━━ INFORMATION SUPPLIED

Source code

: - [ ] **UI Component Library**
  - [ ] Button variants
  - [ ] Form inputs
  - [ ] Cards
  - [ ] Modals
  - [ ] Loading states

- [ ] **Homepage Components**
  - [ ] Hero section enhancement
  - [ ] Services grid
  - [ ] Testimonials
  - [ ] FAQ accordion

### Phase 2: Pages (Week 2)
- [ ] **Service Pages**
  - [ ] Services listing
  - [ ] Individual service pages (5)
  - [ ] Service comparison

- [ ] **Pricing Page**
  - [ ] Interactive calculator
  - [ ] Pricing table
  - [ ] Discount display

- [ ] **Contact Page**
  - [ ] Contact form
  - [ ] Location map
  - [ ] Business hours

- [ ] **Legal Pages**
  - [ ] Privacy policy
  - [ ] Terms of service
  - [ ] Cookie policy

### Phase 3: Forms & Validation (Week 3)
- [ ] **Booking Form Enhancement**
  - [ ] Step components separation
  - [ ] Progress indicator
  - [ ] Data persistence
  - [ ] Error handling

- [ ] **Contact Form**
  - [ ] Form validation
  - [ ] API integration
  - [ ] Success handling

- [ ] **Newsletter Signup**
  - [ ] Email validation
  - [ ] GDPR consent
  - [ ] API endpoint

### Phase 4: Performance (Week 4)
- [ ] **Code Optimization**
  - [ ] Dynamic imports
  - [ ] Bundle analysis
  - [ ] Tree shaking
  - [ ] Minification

━━━━

An exact copy of every record is needed.

Source code

: - [ ] **UI Component Library**
  - [ ] Button variants
  - [ ] Form inputs
  - [ ] Cards
  - [ ] Modals
  - [ ] Loading states

- [ ] **Homepage Components**
  - [ ] Hero section enhancement
  - [ ] Services grid
  - [ ] Testimonials
  - [ ] FAQ accordion

### Phase 2: Pages (Week 2)
- [ ] **Service Pages**
  - [ ] Services listing
  - [ ] Individual service pages (5)
  - [ ] Service comparison

- [ ] **Pricing Page**
  - [ ] Interactive calculator
  - [ ] Pricing table
  - [ ] Discount display

- [ ] **Contact Page**
  - [ ] Contact form
  - [ ] Location map
  - [ ] Business hours

- [ ] **Legal Pages**
  - [ ] Privacy policy
  - [ ] Terms of service
  - [ ] Cookie policy

### Phase 3: Forms & Validation (Week 3)
- [ ] **Booking Form Enhancement**
  - [ ] Step components separation
  - [ ] Progress indicator
  - [ ] Data persistence
  - [ ] Error handling

- [ ] **Contact Form**
  - [ ] Form validation
  - [ ] API integration
  - [ ] Success handling

- [ ] **Newsletter Signup**
  - [ ] Email validation
  - [ ] GDPR consent
  - [ ] API endpoint

### Phase 4: Performance (Week 4)
- [ ] **Code Optimization**
  - [ ] Dynamic imports
  - [ ] Bundle analysis
  - [ ] Tree shaking
  - [ ] Minification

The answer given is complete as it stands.